Re: git: uh-oh

From: Michael Haggerty <mhagger(at)alum(dot)mit(dot)edu>
To: Tom Lane <tgl(at)sss(dot)pgh(dot)pa(dot)us>
Cc: Magnus Hagander <magnus(at)hagander(dot)net>, Robert Haas <robertmhaas(at)gmail(dot)com>, pgsql-hackers <pgsql-hackers(at)postgresql(dot)org>
Subject: Re: git: uh-oh
Date: 2010-08-18 06:25:45
Message-ID: 4C6B7CE9.3000701@alum.mit.edu
Views: Raw Message | Whole Thread | Download mbox | Resend email
Thread:
Lists: pgsql-hackers

Tom Lane wrote:
> I lack git-fu pretty completely, but I do have the CVS logs ;-).
> It looks like some of these commits that are being ascribed to the
> REL8_3_STABLE branch were actually only committed on HEAD. For
> instance my commit in contrib/xml2 on 28 Feb 2010 21:31:57 was
> only in HEAD. It was back-patched a few hours later (1 Mar 3:41),
> and that's also shown here, but the HEAD commit shouldn't be.
>
> I wonder whether the repository is completely OK and the problem
> is that this webpage isn't filtering the commits correctly.

Please don't panic :-)

Information given:
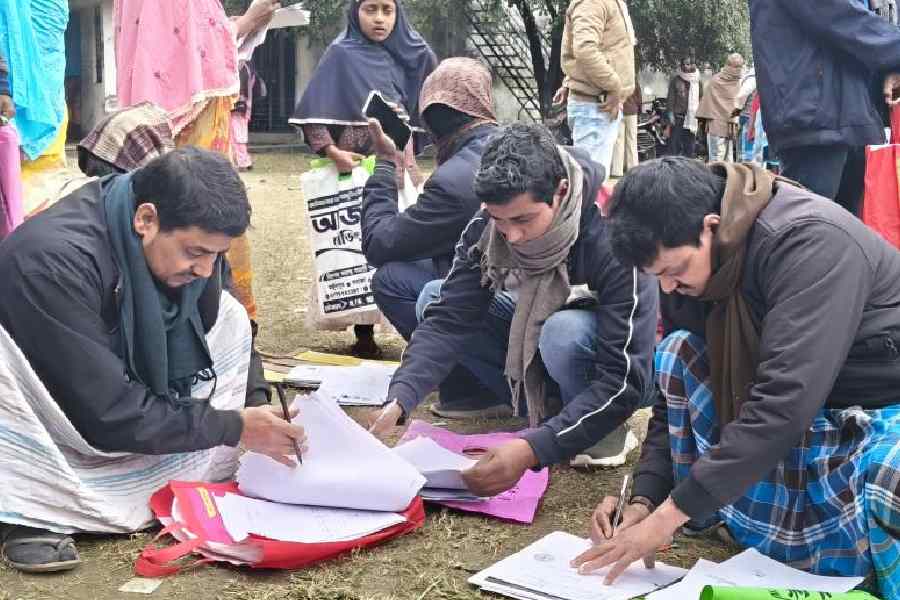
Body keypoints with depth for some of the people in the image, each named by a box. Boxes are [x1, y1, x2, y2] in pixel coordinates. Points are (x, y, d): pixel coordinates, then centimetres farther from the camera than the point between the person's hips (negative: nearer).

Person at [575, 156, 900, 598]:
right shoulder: (691, 270, -6)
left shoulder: (810, 242, -29)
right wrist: (645, 499, -10)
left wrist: (672, 512, -33)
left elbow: (785, 400, -35)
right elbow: (674, 390, 3)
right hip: (798, 412, 7)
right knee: (678, 350, -11)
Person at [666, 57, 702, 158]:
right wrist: (671, 113, -6)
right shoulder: (675, 80, 4)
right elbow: (671, 98, 1)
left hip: (692, 116, 2)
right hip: (678, 116, -2)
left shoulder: (697, 81, 10)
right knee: (675, 141, -6)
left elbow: (701, 98, 10)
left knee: (690, 143, 5)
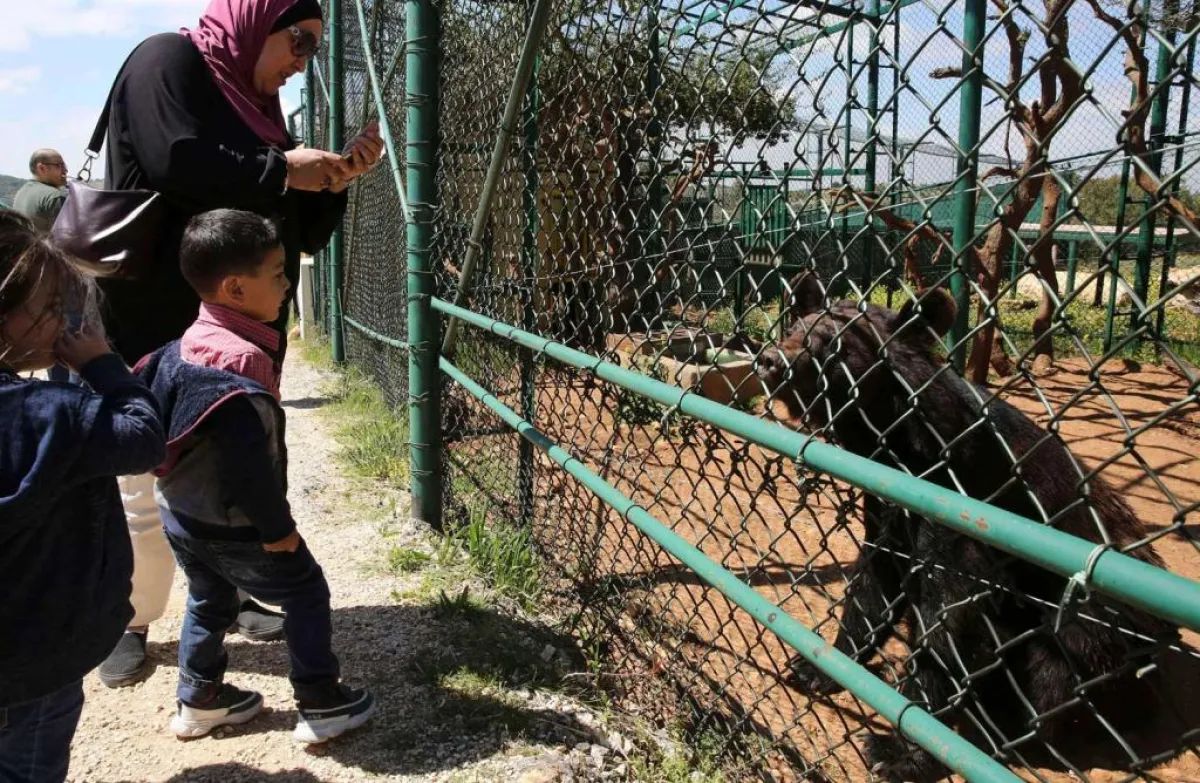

Task set:
(A) Decide whether each of these statements agrees with the git post: (i) Tom Lane's commit in contrib/xml2 was back-patched a few hours after it went into HEAD; (ii) Tom Lane describes himself as skilled with git; (iii) the message was posted to the pgsql-hackers list. Answer yes or no for each, quoting the words from the post that decide it.
(B) Carry on the git post from its last line, keeping the same writer's voice.

Task results:
(A)
(i) Yes: "It was back-patched a few hours later (1 Mar 3:41)".
(ii) No: "I lack git-fu pretty completely".
(iii) Yes: "Lists: pgsql-hackers".

(B)
The problem is that it is *impossible* to faithfully represent a CVS or
Subversion history with its ancestry information in a git repository (or
AFAIK any of the DVCS repositories). The reason is that CVS
fundamentally records the history of single files, and each file can
have a branching history that is incompatible with those of other files.
For example, in CVS, a file can be added to a branch after the branch
already exists, different files can be added to a branch from multiple
parent branches, and even more perverse things are allowed. The CVS
history can record this mish-mash (albeit with much ambiguity).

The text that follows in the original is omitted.